● **Instruction 1**: From the Graylog data node thread, write out the passage starting with "Helpful Posting Tips: Tips" and going on through "with the below.", with "client cert" changed to "client certificate".

● **Excerpted passage**:
Datanode remove: what exactly happens?

**1. Describe your incident:
**
My setup: 1 graylog headnode + 1 datanode. shards: 1 replicas: 0. I’m trying to add another datanode and retire the old one. Is it possible to do with graylog web GUI without going into API stuff?

If I add another datanode and remove the old one, would I loose data? Or else graylog simply makes sure all the data from old datanode is migrated to new one before actually removing it?

2. Describe your environment:

  • OS Information: Linux

  • Package Version: 6.1.8

  • Service logs, configurations, and environment variables: shards:1 replicas: 0

3. What steps have you already taken to try and solve the problem?
I searched the forum, and googled. Documentation is minimal on datanode and remove action.

4. How can the community help?

Helpful Posting Tips: Tips for Posting Questions that Get Answers [Hold down CTRL and link on link to open tips documents in a separate tab]

This operation will require you to interface with the Opensearch API, you can do this be pulling a client cert from the Graylog UI under cluster config.

Assuming the second Graylog Data Node has been added to the cluster, you could disable routing to the older node with the below.

PUT _cluster/settings
{
  "transient": {
    "cluster.routing.allocation.exclude._ip": "OLD_DATA_NODE_IP"
  }
}

Once that is done you should be able to see the shards drain off of the old node down to zero.

GET _cat/shards?v

Assuming the indices are comprised of a single shards and without replicas this should be a safe operation. Once the node is drained of shards it can be shutdown.

Last time I tried, API thing didn’t work. I’ll generate a new 3rd party cert and try again.

@Wine_Merchant what’s is your guess in regards to removing a datanode: Does graylog do it gracefully or else in my case, it would lead to a data loss? I guess my question is about what goes on under the hood, when I click ‘Remove’.

Managed to move all shards to new datanode via API by using a new client cert with all_access role. Thanks @Wine_Merchant . I’m still not able to retire the old node though. There are two complications:

  • turns out Graylog has some internal shards that it uses which’re set to non-zero replicas. In any case, these replicas can be discarded since they have primaries.
  • Before removing old datanode, I can’t make sure graylog is in a good state since if the node is disabled, graylog throws ‘cluster_manager_not_discovered_exception’. it looks like graylog is working ok but the new datanode can’t take over the datanode cluster master role due to quorum issue I think.

I"ve create a new issue for this:

Hey @Sinan,

Glad you are one step further and nice work on creating another thread.

● **Entries provided**:
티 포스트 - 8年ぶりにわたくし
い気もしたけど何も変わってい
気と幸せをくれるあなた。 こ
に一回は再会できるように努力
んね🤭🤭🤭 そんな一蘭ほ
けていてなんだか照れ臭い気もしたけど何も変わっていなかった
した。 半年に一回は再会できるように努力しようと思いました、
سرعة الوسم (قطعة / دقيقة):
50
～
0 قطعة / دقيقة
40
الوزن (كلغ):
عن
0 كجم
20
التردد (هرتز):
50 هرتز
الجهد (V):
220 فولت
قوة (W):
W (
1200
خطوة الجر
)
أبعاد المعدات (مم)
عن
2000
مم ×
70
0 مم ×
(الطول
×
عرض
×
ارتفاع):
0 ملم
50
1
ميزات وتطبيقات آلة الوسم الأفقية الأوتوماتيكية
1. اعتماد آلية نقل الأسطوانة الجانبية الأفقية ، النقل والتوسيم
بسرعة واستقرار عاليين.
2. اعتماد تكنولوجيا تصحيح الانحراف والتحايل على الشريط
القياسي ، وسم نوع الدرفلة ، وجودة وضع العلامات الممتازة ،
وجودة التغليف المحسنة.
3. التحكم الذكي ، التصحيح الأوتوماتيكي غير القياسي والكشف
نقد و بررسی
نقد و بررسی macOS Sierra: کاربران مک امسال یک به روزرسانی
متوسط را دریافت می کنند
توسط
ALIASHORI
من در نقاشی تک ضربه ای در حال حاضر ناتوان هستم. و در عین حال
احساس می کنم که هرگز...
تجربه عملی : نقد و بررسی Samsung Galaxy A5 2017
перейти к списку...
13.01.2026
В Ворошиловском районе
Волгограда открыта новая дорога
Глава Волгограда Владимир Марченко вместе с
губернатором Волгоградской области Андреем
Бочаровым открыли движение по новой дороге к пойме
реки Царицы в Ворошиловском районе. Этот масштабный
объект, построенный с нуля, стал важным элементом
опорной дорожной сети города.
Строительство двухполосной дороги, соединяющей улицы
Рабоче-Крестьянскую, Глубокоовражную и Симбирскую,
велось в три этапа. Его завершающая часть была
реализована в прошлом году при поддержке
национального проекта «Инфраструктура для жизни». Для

● **Instruction 2**: Reproduce the records line for line, from their start through the line containing "Бочаровым открыли движение".

● **Answer section 1**:
Helpful Posting Tips: Tips for Posting Questions that Get Answers [Hold down CTRL and link on link to open tips documents in a separate tab]

This operation will require you to interface with the Opensearch API, you can do this be pulling a client certificate from the Graylog UI under cluster config.

Assuming the second Graylog Data Node has been added to the cluster, you could disable routing to the older node with the below.

● **Answer section 2**:
티 포스트 - 8年ぶりにわたくし
い気もしたけど何も変わってい
気と幸せをくれるあなた。 こ
に一回は再会できるように努力
んね🤭🤭🤭 そんな一蘭ほ
けていてなんだか照れ臭い気もしたけど何も変わっていなかった
した。 半年に一回は再会できるように努力しようと思いました、
سرعة الوسم (قطعة / دقيقة):
50
～
0 قطعة / دقيقة
40
الوزن (كلغ):
عن
0 كجم
20
التردد (هرتز):
50 هرتز
الجهد (V):
220 فولت
قوة (W):
W (
1200
خطوة الجر
)
أبعاد المعدات (مم)
عن
2000
مم ×
70
0 مم ×
(الطول
×
عرض
×
ارتفاع):
0 ملم
50
1
ميزات وتطبيقات آلة الوسم الأفقية الأوتوماتيكية
1. اعتماد آلية نقل الأسطوانة الجانبية الأفقية ، النقل والتوسيم
بسرعة واستقرار عاليين.
2. اعتماد تكنولوجيا تصحيح الانحراف والتحايل على الشريط
القياسي ، وسم نوع الدرفلة ، وجودة وضع العلامات الممتازة ،
وجودة التغليف المحسنة.
3. التحكم الذكي ، التصحيح الأوتوماتيكي غير القياسي والكشف
نقد و بررسی
نقد و بررسی macOS Sierra: کاربران مک امسال یک به روزرسانی
متوسط را دریافت می کنند
توسط
ALIASHORI
من در نقاشی تک ضربه ای در حال حاضر ناتوان هستم. و در عین حال
احساس می کنم که هرگز...
تجربه عملی : نقد و بررسی Samsung Galaxy A5 2017
перейти к списку...
13.01.2026
В Ворошиловском районе
Волгограда открыта новая дорога
Глава Волгограда Владимир Марченко вместе с
губернатором Волгоградской области Андреем
Бочаровым открыли движение по новой дороге к пойме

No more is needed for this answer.